→ **Exercise material**:
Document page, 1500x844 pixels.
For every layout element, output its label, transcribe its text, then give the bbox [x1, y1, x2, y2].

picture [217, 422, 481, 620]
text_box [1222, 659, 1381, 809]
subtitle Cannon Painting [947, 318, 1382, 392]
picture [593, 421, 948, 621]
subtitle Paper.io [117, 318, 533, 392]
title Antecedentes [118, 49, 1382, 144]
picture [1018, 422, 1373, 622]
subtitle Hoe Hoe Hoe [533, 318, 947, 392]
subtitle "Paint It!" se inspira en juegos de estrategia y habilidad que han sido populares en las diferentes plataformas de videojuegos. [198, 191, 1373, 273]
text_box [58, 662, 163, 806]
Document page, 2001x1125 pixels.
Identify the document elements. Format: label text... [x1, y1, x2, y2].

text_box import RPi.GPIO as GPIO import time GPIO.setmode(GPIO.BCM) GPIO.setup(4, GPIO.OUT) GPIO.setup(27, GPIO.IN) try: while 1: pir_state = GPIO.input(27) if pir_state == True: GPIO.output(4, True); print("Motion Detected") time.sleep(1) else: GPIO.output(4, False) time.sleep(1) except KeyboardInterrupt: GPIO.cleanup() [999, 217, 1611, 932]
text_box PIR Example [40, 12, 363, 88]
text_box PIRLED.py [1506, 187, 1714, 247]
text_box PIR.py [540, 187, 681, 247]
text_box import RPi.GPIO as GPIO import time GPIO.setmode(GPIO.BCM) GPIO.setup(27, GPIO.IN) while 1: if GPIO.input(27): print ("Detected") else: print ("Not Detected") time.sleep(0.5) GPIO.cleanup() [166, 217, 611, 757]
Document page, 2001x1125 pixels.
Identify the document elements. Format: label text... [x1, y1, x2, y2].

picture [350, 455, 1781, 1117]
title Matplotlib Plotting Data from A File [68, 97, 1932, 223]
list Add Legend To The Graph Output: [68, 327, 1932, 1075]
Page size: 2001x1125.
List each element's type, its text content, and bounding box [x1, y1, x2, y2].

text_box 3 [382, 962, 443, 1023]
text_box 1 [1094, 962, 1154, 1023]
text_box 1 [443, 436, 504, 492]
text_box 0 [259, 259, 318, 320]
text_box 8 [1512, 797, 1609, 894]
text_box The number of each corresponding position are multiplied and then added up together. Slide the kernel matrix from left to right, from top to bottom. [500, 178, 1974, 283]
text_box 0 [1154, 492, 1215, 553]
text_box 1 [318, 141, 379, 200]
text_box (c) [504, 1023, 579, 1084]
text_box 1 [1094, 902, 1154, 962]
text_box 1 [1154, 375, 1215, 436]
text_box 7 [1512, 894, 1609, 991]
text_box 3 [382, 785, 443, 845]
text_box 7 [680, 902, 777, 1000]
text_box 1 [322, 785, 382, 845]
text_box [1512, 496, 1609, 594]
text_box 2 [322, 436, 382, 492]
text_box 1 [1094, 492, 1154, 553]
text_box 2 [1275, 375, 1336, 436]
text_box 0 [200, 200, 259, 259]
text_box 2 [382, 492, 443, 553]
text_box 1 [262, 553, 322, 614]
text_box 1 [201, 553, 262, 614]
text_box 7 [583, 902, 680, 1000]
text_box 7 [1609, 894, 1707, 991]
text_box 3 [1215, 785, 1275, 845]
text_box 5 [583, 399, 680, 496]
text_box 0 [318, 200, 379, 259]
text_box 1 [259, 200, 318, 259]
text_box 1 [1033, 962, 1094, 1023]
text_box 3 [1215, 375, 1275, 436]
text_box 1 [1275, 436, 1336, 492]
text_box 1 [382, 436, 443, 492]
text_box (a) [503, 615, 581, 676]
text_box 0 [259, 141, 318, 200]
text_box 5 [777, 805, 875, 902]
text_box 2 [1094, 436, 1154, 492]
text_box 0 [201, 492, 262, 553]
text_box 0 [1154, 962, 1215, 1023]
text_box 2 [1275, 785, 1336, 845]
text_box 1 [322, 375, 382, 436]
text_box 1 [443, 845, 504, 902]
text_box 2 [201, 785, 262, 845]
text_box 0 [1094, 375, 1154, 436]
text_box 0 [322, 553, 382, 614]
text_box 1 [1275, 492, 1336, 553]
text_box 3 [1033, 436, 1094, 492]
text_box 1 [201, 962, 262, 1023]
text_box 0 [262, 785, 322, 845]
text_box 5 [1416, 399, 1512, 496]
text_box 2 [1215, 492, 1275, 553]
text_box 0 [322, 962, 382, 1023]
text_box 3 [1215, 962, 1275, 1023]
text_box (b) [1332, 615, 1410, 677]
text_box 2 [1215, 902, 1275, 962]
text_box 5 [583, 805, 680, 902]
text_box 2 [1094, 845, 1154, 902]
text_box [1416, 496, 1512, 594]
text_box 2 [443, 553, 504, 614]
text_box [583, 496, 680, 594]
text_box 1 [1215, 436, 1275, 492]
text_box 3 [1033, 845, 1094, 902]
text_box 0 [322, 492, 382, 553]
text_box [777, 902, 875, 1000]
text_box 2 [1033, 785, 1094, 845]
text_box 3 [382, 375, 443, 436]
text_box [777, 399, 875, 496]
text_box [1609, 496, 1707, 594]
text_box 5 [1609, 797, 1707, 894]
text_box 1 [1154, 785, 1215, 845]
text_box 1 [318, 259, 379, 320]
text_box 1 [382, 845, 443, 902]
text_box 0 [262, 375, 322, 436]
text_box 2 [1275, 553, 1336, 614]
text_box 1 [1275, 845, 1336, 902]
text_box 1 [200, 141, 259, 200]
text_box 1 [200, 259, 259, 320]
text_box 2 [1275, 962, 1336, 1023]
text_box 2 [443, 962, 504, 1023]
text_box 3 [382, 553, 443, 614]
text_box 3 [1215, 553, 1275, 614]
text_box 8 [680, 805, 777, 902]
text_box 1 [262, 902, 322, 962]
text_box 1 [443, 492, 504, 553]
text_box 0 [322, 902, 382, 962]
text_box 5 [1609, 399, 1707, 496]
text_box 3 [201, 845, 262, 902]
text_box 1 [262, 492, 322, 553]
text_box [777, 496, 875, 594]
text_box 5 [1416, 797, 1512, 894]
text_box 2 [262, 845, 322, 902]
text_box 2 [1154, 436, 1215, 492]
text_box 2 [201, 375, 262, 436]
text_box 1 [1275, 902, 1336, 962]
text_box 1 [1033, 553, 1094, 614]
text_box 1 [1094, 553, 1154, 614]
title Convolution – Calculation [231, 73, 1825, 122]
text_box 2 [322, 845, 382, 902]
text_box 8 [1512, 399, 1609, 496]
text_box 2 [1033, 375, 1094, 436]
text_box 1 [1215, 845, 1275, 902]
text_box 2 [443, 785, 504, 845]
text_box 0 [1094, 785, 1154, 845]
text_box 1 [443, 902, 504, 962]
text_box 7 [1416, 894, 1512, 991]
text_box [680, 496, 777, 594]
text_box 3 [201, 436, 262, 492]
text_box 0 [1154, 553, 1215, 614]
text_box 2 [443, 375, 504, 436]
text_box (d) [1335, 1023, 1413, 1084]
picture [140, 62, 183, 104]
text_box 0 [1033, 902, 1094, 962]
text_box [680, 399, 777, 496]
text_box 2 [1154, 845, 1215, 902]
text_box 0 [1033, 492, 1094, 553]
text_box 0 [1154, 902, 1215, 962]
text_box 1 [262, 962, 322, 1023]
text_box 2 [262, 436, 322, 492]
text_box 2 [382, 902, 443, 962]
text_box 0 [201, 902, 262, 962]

→ **Problem details**: The records above must be restated. Preserve every word.

→ **Answer section**:
Document page, 1500x844 pixels.
For every layout element, output its label, transcribe its text, then give the bbox [x1, y1, x2, y2].

picture [217, 422, 481, 620]
text_box [1222, 659, 1381, 809]
subtitle Cannon Painting [947, 318, 1382, 392]
picture [593, 421, 948, 621]
subtitle Paper.io [117, 318, 533, 392]
title Antecedentes [118, 49, 1382, 144]
picture [1018, 422, 1373, 622]
subtitle Hoe Hoe Hoe [533, 318, 947, 392]
subtitle "Paint It!" se inspira en juegos de estrategia y habilidad que han sido populares en las diferentes plataformas de videojuegos. [198, 191, 1373, 273]
text_box [58, 662, 163, 806]
Document page, 2001x1125 pixels.
Identify the document elements. Format: label text... [x1, y1, x2, y2].

text_box import RPi.GPIO as GPIO import time GPIO.setmode(GPIO.BCM) GPIO.setup(4, GPIO.OUT) GPIO.setup(27, GPIO.IN) try: while 1: pir_state = GPIO.input(27) if pir_state == True: GPIO.output(4, True); print("Motion Detected") time.sleep(1) else: GPIO.output(4, False) time.sleep(1) except KeyboardInterrupt: GPIO.cleanup() [999, 217, 1611, 932]
text_box PIR Example [40, 12, 363, 88]
text_box PIRLED.py [1506, 187, 1714, 247]
text_box PIR.py [540, 187, 681, 247]
text_box import RPi.GPIO as GPIO import time GPIO.setmode(GPIO.BCM) GPIO.setup(27, GPIO.IN) while 1: if GPIO.input(27): print ("Detected") else: print ("Not Detected") time.sleep(0.5) GPIO.cleanup() [166, 217, 611, 757]
Document page, 2001x1125 pixels.
Identify the document elements. Format: label text... [x1, y1, x2, y2].

picture [350, 455, 1781, 1117]
title Matplotlib Plotting Data from A File [68, 97, 1932, 223]
list Add Legend To The Graph Output: [68, 327, 1932, 1075]
Page size: 2001x1125.
List each element's type, its text content, and bounding box [x1, y1, x2, y2].

text_box 3 [382, 962, 443, 1023]
text_box 1 [1094, 962, 1154, 1023]
text_box 1 [443, 436, 504, 492]
text_box 0 [259, 259, 318, 320]
text_box 8 [1512, 797, 1609, 894]
text_box The number of each corresponding position are multiplied and then added up together. Slide the kernel matrix from left to right, from top to bottom. [500, 178, 1974, 283]
text_box 0 [1154, 492, 1215, 553]
text_box 1 [318, 141, 379, 200]
text_box (c) [504, 1023, 579, 1084]
text_box 1 [1094, 902, 1154, 962]
text_box 1 [1154, 375, 1215, 436]
text_box 7 [1512, 894, 1609, 991]
text_box 3 [382, 785, 443, 845]
text_box 7 [680, 902, 777, 1000]
text_box 1 [322, 785, 382, 845]
text_box [1512, 496, 1609, 594]
text_box 2 [322, 436, 382, 492]
text_box 1 [1094, 492, 1154, 553]
text_box 2 [1275, 375, 1336, 436]
text_box 0 [200, 200, 259, 259]
text_box 2 [382, 492, 443, 553]
text_box 1 [262, 553, 322, 614]
text_box 1 [201, 553, 262, 614]
text_box 7 [583, 902, 680, 1000]
text_box 7 [1609, 894, 1707, 991]
text_box 3 [1215, 785, 1275, 845]
text_box 5 [583, 399, 680, 496]
text_box 0 [318, 200, 379, 259]
text_box 1 [259, 200, 318, 259]
text_box 1 [1033, 962, 1094, 1023]
text_box 3 [1215, 375, 1275, 436]
text_box 1 [1275, 436, 1336, 492]
text_box 1 [382, 436, 443, 492]
text_box (a) [503, 615, 581, 676]
text_box 0 [259, 141, 318, 200]
text_box 5 [777, 805, 875, 902]
text_box 2 [1094, 436, 1154, 492]
text_box 0 [201, 492, 262, 553]
text_box 0 [1154, 962, 1215, 1023]
text_box 2 [1275, 785, 1336, 845]
text_box 1 [322, 375, 382, 436]
text_box 1 [443, 845, 504, 902]
text_box 2 [201, 785, 262, 845]
text_box 0 [1094, 375, 1154, 436]
text_box 0 [322, 553, 382, 614]
text_box 1 [1275, 492, 1336, 553]
text_box 3 [1033, 436, 1094, 492]
text_box 1 [201, 962, 262, 1023]
text_box 0 [262, 785, 322, 845]
text_box 5 [1416, 399, 1512, 496]
text_box 2 [1215, 492, 1275, 553]
text_box 0 [322, 962, 382, 1023]
text_box 3 [1215, 962, 1275, 1023]
text_box (b) [1332, 615, 1410, 677]
text_box 2 [1215, 902, 1275, 962]
text_box 5 [583, 805, 680, 902]
text_box 2 [1094, 845, 1154, 902]
text_box [1416, 496, 1512, 594]
text_box 2 [443, 553, 504, 614]
text_box [583, 496, 680, 594]
text_box 1 [1215, 436, 1275, 492]
text_box 3 [1033, 845, 1094, 902]
text_box 0 [322, 492, 382, 553]
text_box [777, 902, 875, 1000]
text_box 2 [1033, 785, 1094, 845]
text_box 3 [382, 375, 443, 436]
text_box [777, 399, 875, 496]
text_box [1609, 496, 1707, 594]
text_box 5 [1609, 797, 1707, 894]
text_box 1 [1154, 785, 1215, 845]
text_box 1 [318, 259, 379, 320]
text_box 1 [382, 845, 443, 902]
text_box 0 [262, 375, 322, 436]
text_box 2 [1275, 553, 1336, 614]
text_box 1 [1275, 845, 1336, 902]
text_box 1 [200, 141, 259, 200]
text_box 1 [200, 259, 259, 320]
text_box 2 [1275, 962, 1336, 1023]
text_box 2 [443, 962, 504, 1023]
text_box 3 [382, 553, 443, 614]
text_box 3 [1215, 553, 1275, 614]
text_box 8 [680, 805, 777, 902]
text_box 1 [262, 902, 322, 962]
text_box 1 [443, 492, 504, 553]
text_box 0 [322, 902, 382, 962]
text_box 5 [1609, 399, 1707, 496]
text_box 3 [201, 845, 262, 902]
text_box 1 [262, 492, 322, 553]
text_box [777, 496, 875, 594]
text_box 5 [1416, 797, 1512, 894]
text_box 2 [262, 845, 322, 902]
text_box 2 [1154, 436, 1215, 492]
text_box 2 [201, 375, 262, 436]
text_box 1 [1275, 902, 1336, 962]
text_box 1 [1033, 553, 1094, 614]
text_box 1 [1094, 553, 1154, 614]
title Convolution – Calculation [231, 73, 1825, 122]
text_box 2 [322, 845, 382, 902]
text_box 8 [1512, 399, 1609, 496]
text_box 2 [1033, 375, 1094, 436]
text_box 1 [1215, 845, 1275, 902]
text_box 2 [443, 785, 504, 845]
text_box 0 [1094, 785, 1154, 845]
text_box 1 [443, 902, 504, 962]
text_box 7 [1416, 894, 1512, 991]
text_box [680, 496, 777, 594]
text_box 3 [201, 436, 262, 492]
text_box 0 [1154, 553, 1215, 614]
text_box 2 [443, 375, 504, 436]
text_box (d) [1335, 1023, 1413, 1084]
picture [140, 62, 183, 104]
text_box 0 [1033, 902, 1094, 962]
text_box [680, 399, 777, 496]
text_box 2 [1154, 845, 1215, 902]
text_box 0 [1033, 492, 1094, 553]
text_box 0 [1154, 902, 1215, 962]
text_box 1 [262, 962, 322, 1023]
text_box 2 [262, 436, 322, 492]
text_box 2 [382, 902, 443, 962]
text_box 0 [201, 902, 262, 962]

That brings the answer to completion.